DESCRIÇÃO DA TAREFA: Reproduza fielmente o trecho das entradas que começa na linha que contém "What is the total" e vai até o final das entradas, incluindo as duas pontas.
▶
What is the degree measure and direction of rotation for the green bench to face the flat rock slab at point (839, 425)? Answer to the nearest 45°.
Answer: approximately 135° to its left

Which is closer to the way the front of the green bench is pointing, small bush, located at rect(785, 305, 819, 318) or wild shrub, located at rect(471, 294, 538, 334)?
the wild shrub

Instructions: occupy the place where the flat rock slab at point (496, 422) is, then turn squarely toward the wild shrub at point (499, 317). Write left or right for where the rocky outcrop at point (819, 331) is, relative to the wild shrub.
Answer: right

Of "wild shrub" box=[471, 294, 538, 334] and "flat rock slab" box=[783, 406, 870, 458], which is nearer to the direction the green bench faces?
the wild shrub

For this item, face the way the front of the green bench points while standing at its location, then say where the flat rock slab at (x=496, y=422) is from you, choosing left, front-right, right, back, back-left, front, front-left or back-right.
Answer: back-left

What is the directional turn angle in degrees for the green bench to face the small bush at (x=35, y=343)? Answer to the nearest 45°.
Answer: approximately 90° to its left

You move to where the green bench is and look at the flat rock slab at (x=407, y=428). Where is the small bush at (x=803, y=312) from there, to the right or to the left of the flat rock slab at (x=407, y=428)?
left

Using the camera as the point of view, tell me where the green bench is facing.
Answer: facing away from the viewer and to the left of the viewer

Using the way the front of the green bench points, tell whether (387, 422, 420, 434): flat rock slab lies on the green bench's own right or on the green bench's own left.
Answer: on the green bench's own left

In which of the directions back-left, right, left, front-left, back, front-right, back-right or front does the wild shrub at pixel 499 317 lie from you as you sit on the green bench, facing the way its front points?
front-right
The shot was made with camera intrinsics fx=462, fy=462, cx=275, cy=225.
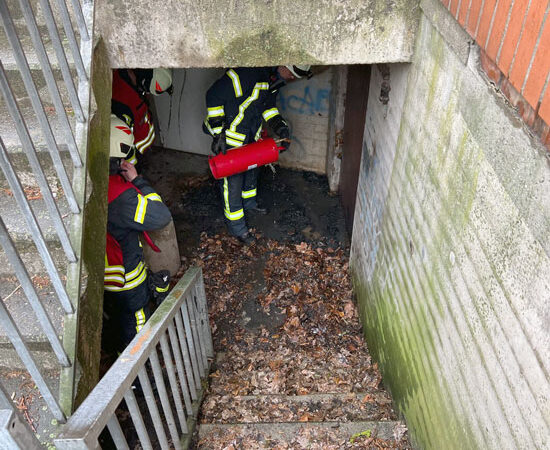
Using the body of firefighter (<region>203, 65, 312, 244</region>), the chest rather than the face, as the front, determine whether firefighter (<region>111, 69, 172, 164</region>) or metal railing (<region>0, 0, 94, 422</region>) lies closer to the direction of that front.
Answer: the metal railing

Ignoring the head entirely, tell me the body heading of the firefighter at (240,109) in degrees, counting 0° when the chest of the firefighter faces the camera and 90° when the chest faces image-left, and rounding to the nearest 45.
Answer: approximately 315°

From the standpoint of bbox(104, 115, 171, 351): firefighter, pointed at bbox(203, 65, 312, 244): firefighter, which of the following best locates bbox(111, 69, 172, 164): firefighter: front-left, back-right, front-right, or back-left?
front-left

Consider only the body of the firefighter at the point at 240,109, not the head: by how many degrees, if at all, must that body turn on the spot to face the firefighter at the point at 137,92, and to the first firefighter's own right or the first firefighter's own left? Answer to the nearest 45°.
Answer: approximately 135° to the first firefighter's own right

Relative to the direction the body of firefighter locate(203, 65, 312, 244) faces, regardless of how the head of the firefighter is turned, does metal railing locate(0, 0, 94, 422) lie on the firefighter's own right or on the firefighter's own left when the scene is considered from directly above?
on the firefighter's own right

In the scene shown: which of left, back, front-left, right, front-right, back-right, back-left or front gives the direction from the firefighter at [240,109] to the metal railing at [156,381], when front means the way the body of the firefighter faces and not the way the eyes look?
front-right
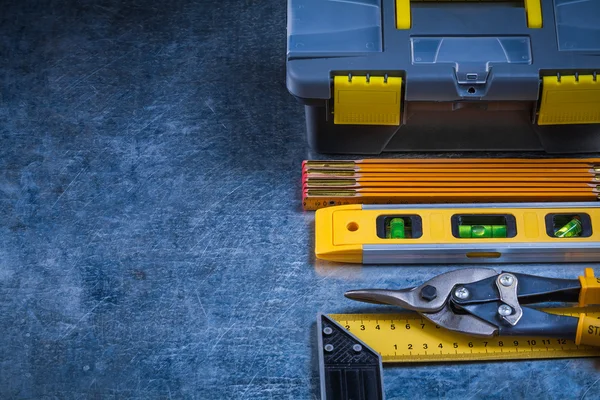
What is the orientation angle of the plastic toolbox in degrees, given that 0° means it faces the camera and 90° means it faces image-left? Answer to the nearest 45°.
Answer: approximately 0°
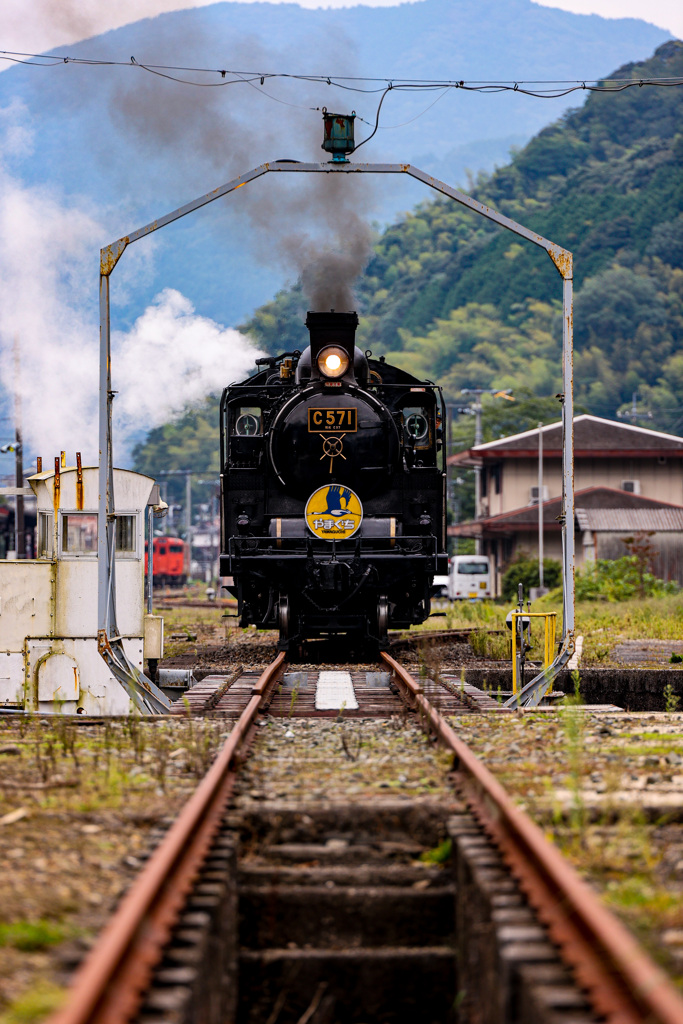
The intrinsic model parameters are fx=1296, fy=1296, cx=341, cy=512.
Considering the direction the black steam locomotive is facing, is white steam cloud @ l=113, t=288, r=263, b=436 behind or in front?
behind

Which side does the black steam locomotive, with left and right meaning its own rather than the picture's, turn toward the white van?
back

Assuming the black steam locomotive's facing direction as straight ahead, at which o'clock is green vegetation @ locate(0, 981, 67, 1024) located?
The green vegetation is roughly at 12 o'clock from the black steam locomotive.

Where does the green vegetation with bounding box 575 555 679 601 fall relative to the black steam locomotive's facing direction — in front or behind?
behind

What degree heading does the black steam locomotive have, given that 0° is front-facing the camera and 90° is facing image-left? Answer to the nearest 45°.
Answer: approximately 0°

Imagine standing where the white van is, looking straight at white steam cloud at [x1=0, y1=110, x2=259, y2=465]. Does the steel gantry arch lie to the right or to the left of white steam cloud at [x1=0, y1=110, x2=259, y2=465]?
left

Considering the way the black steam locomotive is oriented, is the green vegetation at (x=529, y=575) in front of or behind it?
behind

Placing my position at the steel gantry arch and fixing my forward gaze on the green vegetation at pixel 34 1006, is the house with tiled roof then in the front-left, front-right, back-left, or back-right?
back-left

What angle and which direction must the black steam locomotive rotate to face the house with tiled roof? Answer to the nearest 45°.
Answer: approximately 180°

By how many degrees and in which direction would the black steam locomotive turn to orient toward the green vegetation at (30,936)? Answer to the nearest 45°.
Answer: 0° — it already faces it

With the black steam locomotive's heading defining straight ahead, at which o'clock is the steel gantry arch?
The steel gantry arch is roughly at 1 o'clock from the black steam locomotive.
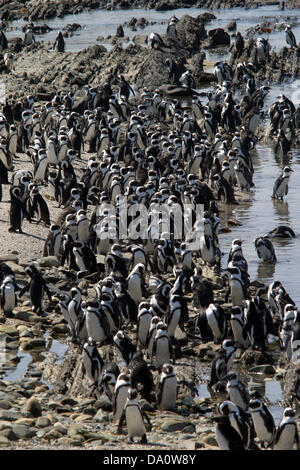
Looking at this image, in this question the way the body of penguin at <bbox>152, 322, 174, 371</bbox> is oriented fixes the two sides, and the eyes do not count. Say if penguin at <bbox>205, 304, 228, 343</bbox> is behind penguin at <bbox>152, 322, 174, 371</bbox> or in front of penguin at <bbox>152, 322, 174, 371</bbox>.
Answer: behind

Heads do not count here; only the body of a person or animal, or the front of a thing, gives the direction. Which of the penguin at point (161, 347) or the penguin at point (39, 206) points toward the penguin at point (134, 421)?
the penguin at point (161, 347)

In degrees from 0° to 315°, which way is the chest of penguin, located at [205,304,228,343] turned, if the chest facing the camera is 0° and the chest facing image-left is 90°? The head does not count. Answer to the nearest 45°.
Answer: approximately 45°

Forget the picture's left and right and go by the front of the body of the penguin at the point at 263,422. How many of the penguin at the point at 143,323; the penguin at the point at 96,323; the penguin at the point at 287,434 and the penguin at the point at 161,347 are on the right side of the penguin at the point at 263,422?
3

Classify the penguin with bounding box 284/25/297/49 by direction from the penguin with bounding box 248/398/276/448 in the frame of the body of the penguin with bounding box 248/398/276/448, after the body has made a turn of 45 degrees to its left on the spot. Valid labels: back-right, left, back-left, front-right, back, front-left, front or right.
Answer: back
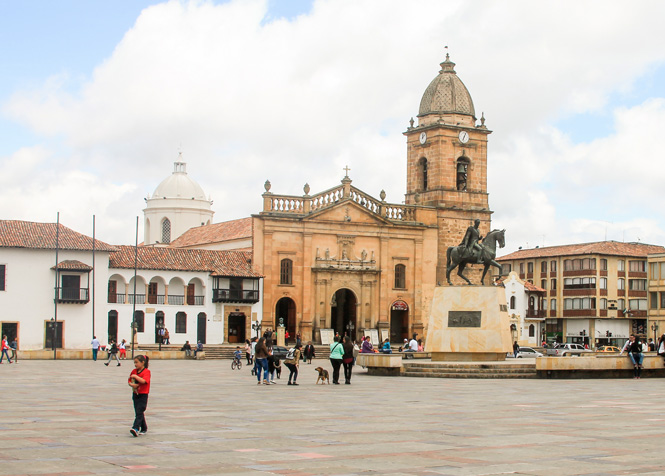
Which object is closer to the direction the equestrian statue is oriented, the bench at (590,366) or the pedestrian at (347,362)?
the bench

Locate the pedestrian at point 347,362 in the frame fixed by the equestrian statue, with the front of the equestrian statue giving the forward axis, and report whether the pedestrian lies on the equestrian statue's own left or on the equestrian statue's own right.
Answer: on the equestrian statue's own right

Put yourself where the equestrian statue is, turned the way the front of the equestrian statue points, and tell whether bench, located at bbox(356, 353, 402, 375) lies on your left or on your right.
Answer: on your right

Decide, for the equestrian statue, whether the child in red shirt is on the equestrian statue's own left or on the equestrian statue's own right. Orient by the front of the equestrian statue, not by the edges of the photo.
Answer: on the equestrian statue's own right

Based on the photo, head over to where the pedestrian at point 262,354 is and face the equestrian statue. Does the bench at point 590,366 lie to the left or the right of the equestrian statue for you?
right

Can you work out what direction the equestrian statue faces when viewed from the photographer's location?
facing to the right of the viewer

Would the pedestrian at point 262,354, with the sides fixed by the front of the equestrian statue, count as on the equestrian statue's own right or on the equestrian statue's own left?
on the equestrian statue's own right

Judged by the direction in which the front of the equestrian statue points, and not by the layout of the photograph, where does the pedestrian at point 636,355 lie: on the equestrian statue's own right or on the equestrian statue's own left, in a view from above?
on the equestrian statue's own right

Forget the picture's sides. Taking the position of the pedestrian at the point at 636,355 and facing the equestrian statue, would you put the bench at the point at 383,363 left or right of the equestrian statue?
left

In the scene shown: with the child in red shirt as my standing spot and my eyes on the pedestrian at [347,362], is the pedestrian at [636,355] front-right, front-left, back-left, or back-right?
front-right

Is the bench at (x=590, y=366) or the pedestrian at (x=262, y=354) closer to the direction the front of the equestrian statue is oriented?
the bench

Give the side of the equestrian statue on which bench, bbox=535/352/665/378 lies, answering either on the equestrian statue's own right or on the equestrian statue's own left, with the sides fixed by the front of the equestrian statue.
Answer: on the equestrian statue's own right
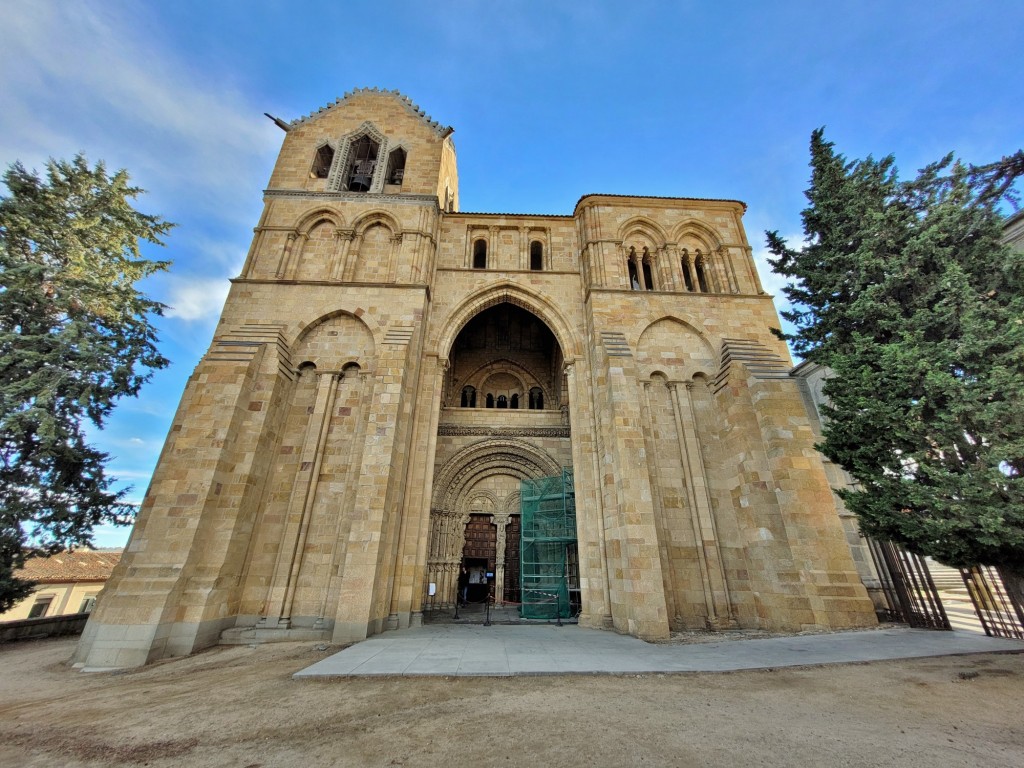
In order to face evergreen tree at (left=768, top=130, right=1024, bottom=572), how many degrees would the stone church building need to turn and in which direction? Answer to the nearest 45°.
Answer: approximately 45° to its left

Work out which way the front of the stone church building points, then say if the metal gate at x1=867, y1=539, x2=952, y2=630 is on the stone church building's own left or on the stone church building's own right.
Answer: on the stone church building's own left

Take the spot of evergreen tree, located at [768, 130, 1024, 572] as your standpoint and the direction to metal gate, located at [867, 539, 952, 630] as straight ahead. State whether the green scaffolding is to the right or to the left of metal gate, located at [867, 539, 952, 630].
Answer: left

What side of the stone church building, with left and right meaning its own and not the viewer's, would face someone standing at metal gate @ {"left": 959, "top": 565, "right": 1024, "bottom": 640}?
left

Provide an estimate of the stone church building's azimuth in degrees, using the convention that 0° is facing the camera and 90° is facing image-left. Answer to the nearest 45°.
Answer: approximately 0°
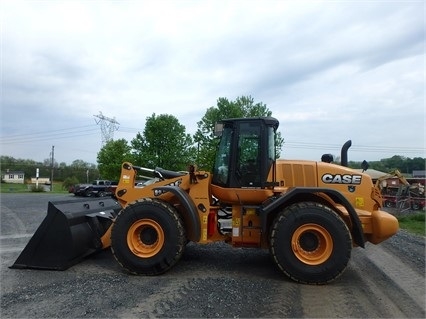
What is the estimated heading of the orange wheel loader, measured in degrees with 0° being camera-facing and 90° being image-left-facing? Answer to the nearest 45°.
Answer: approximately 90°

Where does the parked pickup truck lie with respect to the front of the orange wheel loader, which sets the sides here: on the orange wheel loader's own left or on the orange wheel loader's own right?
on the orange wheel loader's own right

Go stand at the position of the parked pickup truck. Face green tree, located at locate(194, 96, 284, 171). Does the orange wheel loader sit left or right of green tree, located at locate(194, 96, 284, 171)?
right

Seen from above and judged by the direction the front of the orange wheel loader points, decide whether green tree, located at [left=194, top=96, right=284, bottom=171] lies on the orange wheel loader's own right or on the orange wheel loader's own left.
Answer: on the orange wheel loader's own right

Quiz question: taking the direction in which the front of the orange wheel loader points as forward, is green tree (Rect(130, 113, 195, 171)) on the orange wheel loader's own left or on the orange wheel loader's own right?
on the orange wheel loader's own right
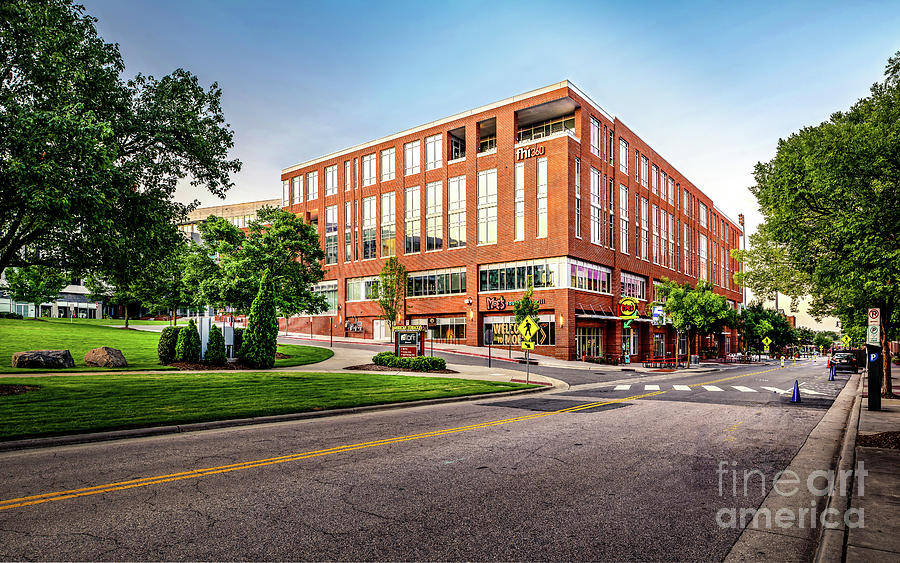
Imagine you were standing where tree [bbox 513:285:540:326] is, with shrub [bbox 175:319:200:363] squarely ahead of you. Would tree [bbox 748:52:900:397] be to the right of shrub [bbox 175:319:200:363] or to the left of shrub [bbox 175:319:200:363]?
left

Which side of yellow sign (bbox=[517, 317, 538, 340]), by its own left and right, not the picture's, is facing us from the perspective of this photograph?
front

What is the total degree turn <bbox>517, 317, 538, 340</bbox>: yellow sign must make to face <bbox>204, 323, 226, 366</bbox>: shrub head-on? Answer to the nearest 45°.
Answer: approximately 90° to its right

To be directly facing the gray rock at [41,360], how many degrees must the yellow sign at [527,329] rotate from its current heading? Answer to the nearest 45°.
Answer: approximately 90° to its right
◀
SOLUÇÃO DO EXERCÍCIO:
What is the total degree turn <bbox>517, 317, 538, 340</bbox>: yellow sign must make to face <bbox>204, 323, 226, 366</bbox>: shrub head-on? Answer to the nearest 45°.
Answer: approximately 90° to its right

To be directly facing the gray rock at [41,360], how many degrees must the yellow sign at [527,329] rotate from its current heading? Answer to the nearest 45°.
Answer: approximately 90° to its right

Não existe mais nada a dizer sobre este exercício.